Antioxidant and antimicrobial activities of Lavandula dentata extracts: A comparative study of solvent efficacy
DOI:
https://doi.org/10.55779/nsb17412748Keywords:
fungi, gram /-, Lavandula dentata, MIC (minimum inhibitory concentration), oxidative stress, yeastAbstract
Lavandula dentata, commonly known as “el khouzama” in Algeria, is a medicinal plant widely recognized for its aromatic and therapeutic properties. In the context of increasing bacterial resistance to antibiotics and the harmful effects of oxidative stress, the flowers and leaves of L. dentata may offer a promising natural alternative.

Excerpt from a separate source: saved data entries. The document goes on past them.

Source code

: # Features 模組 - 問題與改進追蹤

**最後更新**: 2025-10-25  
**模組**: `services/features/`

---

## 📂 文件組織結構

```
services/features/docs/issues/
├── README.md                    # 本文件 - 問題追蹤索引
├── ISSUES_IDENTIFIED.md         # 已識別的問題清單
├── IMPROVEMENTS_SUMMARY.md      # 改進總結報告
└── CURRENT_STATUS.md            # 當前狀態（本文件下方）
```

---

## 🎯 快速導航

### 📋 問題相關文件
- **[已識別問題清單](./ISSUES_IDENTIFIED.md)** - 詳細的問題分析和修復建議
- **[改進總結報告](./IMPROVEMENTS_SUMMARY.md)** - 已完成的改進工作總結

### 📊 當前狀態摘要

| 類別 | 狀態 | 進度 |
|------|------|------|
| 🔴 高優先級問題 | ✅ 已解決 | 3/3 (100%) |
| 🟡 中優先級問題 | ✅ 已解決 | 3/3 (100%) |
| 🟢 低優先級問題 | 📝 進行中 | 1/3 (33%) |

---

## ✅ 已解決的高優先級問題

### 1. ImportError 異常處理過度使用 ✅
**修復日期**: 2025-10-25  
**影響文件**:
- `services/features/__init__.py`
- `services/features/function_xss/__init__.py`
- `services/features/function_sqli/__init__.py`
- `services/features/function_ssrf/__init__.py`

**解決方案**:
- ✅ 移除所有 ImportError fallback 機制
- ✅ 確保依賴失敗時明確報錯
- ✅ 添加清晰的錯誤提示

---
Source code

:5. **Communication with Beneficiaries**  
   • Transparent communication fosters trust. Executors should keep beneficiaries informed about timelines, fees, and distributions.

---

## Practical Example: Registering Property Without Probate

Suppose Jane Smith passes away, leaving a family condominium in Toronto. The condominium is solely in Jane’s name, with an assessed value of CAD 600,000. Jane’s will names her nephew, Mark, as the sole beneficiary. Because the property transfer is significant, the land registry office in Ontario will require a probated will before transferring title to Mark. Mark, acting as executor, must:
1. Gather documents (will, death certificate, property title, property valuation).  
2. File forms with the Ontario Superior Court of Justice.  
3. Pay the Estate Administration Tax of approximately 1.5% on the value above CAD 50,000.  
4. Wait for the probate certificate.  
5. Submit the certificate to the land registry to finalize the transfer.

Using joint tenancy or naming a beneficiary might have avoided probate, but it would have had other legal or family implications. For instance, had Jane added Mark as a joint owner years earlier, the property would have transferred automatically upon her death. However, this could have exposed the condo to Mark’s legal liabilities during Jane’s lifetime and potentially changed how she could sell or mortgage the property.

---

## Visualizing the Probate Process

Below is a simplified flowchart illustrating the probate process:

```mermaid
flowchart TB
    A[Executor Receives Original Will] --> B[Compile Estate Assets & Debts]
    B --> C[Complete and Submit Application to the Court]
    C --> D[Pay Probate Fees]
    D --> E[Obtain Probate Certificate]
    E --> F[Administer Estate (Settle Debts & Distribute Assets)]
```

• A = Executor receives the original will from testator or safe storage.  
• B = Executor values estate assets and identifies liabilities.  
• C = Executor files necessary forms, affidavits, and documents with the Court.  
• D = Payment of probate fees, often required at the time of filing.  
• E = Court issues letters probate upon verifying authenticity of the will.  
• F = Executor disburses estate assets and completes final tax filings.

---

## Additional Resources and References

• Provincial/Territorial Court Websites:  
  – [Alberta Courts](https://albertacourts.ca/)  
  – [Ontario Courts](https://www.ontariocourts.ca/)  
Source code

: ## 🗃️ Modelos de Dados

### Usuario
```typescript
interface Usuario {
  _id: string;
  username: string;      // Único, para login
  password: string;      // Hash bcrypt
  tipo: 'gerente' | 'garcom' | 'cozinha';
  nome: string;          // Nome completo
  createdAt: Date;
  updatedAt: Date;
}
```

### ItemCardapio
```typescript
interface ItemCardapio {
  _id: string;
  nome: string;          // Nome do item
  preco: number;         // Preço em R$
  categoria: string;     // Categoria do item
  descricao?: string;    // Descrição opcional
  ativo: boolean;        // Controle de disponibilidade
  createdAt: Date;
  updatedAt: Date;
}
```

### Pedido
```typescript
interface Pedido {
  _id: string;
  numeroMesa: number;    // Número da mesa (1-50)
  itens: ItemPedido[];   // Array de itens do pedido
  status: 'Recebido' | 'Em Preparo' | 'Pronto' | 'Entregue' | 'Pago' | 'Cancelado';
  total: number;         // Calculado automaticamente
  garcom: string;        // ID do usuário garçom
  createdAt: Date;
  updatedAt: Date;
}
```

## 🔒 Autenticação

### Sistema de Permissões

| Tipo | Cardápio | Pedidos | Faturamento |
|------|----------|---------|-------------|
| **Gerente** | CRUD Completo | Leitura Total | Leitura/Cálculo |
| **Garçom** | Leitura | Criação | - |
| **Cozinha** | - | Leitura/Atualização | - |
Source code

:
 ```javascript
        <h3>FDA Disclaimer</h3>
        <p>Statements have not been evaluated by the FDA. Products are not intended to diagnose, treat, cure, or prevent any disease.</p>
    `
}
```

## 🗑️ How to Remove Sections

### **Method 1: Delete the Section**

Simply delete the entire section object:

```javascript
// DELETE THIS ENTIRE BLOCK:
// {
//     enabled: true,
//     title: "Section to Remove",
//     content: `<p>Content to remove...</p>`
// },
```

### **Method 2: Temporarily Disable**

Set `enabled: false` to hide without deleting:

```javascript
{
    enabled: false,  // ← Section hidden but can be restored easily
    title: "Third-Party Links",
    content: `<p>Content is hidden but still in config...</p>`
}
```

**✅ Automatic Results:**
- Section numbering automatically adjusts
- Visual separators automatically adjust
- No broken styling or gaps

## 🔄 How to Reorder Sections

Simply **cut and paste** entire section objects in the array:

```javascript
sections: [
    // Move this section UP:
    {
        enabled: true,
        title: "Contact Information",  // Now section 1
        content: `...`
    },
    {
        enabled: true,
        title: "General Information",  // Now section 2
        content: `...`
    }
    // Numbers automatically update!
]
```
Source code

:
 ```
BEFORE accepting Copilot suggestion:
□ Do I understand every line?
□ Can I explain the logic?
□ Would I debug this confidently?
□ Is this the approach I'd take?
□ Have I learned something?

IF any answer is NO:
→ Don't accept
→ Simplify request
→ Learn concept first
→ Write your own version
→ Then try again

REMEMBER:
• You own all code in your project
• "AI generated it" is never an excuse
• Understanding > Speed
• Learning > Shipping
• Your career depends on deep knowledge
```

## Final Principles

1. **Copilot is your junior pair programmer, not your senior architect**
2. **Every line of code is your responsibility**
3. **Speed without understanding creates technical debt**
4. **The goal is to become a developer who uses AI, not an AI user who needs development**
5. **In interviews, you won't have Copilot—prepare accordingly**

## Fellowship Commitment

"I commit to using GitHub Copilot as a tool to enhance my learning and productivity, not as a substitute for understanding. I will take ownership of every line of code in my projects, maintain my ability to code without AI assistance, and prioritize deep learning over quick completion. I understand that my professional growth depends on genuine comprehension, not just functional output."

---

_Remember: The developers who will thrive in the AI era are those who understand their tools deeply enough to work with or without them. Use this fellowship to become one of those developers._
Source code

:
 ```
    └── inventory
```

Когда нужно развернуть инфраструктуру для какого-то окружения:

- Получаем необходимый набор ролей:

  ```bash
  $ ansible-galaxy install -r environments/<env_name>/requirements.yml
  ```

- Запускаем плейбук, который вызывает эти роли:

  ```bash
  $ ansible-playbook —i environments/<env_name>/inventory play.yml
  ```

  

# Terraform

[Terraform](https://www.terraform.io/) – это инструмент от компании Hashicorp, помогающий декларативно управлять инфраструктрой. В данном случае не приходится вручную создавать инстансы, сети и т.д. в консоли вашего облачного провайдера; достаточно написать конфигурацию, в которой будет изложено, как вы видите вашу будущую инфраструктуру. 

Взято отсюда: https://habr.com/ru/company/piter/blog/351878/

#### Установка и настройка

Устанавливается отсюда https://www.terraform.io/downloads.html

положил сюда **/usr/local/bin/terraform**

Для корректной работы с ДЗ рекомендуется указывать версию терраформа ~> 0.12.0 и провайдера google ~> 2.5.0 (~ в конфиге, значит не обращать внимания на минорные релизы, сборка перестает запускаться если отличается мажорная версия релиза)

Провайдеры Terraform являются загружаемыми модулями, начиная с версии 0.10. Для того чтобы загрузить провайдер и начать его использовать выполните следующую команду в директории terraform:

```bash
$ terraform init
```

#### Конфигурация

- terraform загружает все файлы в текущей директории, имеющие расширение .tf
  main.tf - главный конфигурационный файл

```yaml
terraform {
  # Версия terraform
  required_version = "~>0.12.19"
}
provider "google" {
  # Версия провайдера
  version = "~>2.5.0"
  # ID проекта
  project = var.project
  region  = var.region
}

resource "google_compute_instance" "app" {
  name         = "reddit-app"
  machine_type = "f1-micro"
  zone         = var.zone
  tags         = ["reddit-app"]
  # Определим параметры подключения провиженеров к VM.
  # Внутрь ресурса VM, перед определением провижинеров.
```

This work aims to evaluate the antioxidant and antimicrobial effects of ethanolic and aqueous extracts obtained from the aerial parts of L. dentata. Both extracts significantly inhibited DPPH free radicals, with the ethanolic extract showing greater efficiency (IC₅₀ = 0.53 ± 0.06 mg/mL). The aqueous extract reduced ferric iron to ferrous iron to a significantly higher extent (99.21 ± 0.06 mM Fe²⁺/g extract) compared with the ethanolic extract (69.22 ± 0.13 mM Fe²⁺/g extract) (p < 0.05). The ethanolic extract exhibited a total antioxidant capacity of approximately 19.15 ± 0.01 mg Eq AA/g DM, which was higher than that of the aqueous extract (8.64 ± 0.02 mg Eq AA/g DM) (p > 0.05). The evaluation of antimicrobial activity using the agar diffusion method and MIC determination revealed that all seven microbial strains were highly sensitive to the ethanolic extract, which produced inhibition zones ranging from 13 ± 0 to 17 ± 2.45 mm (p < 0.01). The minimum inhibitory concentration (MIC) was 40 ± 0 mg/mL for all strains. The aqueous extract was effective only against E. hirae and C. albicans, producing inhibition zones of 14.67 ± 0.47 mm and 11.33 ± 1.00 mm, respectively, with MIC values of 7.5 ± 4.33 and 8.33 ± 2.89 mg/mL (p > 0.05). Overall, L. dentata demonstrates potent antioxidant and antimicrobial properties, supporting its potential application in the agri-food and pharmaceutical industries.